Atlas provided ChatGPT with read-only web browsing: users could navigate pages, save bookmarks, and maintain browser history within a ChatGPT-adjacent interface. OpenAI is replacing Atlas with native agentic browsing integrated directly into ChatGPT’s agent layer, with expanded capabilities: multiple tabs, file downloads, improved navigation, and account login support where available. The ChatGPT desktop app offers deeper browser-based agentic work through Codex.

Atlas browser data, including bookmarks, open tabs, and browser history, will not transfer automatically. Users can export cookies and passwords to the ChatGPT desktop app and bookmarks to Chrome. OpenAI’s release notes explicitly warn users to save important pages and URLs before the August 9 deadline. ChatGPT conversation history is separate and will remain accessible.

The Architecture Shift

The Atlas deprecation is part of a broader overhaul OpenAI shipped on July 9. The same release batch introduced ChatGPT Work (an agent for multi-step research, document creation, and scheduled tasks), ChatGPT Sites (turning conversations into publishable web apps), and the new ChatGPT desktop app that unifies Chat, Work, and Codex in a single interface. The App Directory was replaced with a Plugin Directory.

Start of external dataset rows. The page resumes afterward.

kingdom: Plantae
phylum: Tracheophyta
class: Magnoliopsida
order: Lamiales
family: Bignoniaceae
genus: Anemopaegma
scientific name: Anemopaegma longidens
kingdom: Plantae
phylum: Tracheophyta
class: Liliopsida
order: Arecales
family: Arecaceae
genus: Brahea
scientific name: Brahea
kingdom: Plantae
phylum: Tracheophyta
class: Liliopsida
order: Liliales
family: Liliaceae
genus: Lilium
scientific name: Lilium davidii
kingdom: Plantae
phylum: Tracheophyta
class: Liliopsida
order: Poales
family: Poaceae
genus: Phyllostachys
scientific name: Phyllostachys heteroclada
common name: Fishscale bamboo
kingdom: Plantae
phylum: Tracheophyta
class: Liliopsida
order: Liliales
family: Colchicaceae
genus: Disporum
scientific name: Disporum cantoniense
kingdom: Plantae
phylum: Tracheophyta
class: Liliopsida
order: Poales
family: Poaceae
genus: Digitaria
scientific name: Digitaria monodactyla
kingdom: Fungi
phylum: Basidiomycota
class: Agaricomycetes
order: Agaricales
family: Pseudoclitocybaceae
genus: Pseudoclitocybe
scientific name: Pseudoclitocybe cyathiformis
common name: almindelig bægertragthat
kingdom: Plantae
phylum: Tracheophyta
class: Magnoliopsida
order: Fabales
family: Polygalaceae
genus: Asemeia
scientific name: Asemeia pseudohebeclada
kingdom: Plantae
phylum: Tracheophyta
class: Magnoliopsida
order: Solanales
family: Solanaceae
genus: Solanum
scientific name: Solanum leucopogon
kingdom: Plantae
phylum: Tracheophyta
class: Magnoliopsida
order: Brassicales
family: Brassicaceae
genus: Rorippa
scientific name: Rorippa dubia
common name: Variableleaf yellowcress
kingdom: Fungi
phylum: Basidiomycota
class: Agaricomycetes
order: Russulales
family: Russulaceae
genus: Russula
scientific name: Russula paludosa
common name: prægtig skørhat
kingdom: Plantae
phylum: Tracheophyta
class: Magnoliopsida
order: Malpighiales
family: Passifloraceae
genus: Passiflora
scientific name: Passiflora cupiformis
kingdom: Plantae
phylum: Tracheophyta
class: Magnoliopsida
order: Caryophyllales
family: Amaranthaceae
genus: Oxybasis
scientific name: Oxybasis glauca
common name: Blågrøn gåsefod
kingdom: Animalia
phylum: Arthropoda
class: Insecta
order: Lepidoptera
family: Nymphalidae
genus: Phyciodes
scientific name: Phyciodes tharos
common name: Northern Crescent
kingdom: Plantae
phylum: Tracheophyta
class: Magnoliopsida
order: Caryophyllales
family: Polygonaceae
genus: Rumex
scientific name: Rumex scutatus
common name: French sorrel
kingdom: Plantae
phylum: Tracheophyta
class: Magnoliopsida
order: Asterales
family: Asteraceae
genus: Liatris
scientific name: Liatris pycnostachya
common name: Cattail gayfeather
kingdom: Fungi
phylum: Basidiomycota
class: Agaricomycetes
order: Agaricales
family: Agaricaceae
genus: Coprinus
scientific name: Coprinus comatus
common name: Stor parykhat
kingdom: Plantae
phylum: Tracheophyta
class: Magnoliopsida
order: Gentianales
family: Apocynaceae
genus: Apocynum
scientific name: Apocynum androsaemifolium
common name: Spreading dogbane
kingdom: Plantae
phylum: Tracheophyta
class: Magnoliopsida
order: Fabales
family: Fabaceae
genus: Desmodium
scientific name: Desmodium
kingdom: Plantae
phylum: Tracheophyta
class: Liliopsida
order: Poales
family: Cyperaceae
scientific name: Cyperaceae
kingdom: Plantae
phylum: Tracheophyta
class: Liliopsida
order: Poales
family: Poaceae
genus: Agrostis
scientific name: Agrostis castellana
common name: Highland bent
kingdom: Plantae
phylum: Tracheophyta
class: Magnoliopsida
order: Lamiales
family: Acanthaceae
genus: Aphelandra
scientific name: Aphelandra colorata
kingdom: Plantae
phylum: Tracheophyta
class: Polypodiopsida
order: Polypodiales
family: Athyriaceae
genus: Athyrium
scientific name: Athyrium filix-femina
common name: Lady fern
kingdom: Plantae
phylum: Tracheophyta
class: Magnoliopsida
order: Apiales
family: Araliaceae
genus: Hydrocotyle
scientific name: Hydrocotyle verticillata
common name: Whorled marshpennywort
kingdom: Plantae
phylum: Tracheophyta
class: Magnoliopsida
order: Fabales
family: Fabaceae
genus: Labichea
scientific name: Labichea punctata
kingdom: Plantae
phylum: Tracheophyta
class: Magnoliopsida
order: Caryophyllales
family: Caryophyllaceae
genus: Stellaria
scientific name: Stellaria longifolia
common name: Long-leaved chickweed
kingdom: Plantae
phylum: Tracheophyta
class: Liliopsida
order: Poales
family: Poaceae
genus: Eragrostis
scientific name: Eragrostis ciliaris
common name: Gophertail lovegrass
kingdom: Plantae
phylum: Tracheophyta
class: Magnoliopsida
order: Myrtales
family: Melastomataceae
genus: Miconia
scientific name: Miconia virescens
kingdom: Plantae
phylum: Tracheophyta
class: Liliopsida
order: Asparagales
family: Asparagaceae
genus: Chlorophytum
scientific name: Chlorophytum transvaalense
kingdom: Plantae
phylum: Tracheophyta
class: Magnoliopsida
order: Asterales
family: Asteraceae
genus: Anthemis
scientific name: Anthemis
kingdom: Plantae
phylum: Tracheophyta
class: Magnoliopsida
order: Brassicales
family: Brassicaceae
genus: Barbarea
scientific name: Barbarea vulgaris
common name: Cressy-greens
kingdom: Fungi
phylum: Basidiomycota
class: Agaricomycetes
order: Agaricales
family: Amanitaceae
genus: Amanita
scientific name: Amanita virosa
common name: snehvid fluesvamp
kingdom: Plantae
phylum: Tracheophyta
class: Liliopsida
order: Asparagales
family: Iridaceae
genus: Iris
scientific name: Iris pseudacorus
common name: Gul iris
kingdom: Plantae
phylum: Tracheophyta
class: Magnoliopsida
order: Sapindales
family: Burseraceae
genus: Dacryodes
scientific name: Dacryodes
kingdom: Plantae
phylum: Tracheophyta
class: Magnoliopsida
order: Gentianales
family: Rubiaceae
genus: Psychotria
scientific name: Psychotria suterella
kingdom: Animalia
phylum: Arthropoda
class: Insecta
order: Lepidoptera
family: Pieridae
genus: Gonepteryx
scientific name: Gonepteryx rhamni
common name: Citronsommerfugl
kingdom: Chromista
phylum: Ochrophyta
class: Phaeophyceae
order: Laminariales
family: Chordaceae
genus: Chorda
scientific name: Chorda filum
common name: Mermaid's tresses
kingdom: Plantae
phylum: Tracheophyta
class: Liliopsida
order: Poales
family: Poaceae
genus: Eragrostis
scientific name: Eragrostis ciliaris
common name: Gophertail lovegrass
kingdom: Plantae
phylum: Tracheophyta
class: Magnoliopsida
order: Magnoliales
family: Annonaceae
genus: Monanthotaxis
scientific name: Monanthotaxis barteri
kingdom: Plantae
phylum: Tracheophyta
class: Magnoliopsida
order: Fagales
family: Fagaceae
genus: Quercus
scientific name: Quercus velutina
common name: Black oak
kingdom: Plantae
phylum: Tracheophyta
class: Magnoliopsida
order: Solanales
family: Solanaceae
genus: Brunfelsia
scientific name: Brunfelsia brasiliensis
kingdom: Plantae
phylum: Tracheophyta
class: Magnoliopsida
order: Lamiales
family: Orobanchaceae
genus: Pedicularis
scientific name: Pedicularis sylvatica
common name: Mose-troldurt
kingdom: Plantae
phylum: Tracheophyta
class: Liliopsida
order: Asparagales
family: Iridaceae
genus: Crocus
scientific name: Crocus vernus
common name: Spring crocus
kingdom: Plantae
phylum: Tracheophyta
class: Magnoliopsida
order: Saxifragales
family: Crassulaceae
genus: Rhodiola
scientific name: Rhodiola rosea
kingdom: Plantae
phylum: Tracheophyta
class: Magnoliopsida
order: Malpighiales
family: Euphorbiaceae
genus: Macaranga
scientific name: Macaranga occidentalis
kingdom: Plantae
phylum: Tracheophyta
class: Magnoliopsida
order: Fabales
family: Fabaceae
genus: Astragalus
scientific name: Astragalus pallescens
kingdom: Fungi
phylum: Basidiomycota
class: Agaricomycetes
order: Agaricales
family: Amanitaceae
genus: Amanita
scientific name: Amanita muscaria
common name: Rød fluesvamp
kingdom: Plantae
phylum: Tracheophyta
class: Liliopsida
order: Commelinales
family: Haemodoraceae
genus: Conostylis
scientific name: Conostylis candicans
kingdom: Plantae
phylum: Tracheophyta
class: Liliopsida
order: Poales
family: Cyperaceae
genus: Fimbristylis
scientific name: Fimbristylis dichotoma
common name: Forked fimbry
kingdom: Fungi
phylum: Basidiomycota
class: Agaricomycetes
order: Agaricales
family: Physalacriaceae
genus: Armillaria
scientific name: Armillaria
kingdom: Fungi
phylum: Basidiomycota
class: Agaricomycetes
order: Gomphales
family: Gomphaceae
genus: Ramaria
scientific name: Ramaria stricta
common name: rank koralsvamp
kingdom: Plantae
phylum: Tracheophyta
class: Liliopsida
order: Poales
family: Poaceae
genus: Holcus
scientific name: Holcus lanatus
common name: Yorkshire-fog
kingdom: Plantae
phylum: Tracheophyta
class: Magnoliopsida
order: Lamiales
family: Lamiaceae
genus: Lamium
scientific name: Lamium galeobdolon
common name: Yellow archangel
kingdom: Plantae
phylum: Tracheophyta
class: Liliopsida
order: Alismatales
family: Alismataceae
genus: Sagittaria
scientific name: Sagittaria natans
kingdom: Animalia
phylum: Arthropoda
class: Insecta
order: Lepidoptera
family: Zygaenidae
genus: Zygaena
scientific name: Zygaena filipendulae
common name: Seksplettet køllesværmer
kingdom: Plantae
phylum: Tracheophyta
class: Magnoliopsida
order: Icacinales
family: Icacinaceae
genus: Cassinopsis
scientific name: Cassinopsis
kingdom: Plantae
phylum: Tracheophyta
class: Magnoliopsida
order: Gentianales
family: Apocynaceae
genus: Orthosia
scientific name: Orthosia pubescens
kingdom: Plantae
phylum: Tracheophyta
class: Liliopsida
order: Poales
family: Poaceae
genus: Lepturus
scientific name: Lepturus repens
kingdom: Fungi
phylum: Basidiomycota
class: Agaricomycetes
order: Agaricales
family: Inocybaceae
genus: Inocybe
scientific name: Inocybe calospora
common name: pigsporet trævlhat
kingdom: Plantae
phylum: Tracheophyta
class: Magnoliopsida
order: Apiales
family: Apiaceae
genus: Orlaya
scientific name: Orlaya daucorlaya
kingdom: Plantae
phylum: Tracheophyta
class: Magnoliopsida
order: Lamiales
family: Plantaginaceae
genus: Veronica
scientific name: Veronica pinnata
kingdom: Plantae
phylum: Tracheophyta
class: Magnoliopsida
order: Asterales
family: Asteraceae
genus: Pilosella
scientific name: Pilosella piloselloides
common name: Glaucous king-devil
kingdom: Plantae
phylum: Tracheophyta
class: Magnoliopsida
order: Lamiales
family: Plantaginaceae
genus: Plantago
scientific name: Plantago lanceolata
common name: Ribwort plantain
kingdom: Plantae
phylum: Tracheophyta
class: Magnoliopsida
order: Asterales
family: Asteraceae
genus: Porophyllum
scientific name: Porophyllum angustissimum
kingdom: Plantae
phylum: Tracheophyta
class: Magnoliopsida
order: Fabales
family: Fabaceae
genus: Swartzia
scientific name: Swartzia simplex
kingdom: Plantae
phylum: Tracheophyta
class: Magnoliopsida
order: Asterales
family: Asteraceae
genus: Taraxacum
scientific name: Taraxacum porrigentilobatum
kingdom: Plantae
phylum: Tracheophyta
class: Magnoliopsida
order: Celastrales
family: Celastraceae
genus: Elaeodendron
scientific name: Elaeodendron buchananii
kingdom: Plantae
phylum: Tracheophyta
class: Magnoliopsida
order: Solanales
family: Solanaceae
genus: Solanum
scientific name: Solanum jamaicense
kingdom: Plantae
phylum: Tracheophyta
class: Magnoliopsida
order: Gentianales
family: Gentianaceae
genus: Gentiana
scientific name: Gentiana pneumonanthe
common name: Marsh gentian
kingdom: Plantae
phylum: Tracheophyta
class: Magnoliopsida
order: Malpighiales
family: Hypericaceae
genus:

The pattern across all of these is consistent: standalone tools are being absorbed into agentic capabilities. Atlas read web pages. ChatGPT’s new browser agent can act on them, filling forms, submitting data, and managing workflows across tabs. ChatGPT Work can connect to external apps, run scheduled tasks, and monitor for changes. The July 9 release effectively graduated ChatGPT from a tool-using chatbot to an agent platform with persistent, side-effecting web interaction.

Timeline

Users have until August 9, 2026 to export Atlas data. The ChatGPT Chrome extension and sidebar remain available as lightweight browsing companions. For users who relied on Atlas for research workflows, OpenAI points to the ChatGPT desktop app as the replacement path. A Help Center article provides migration instructions.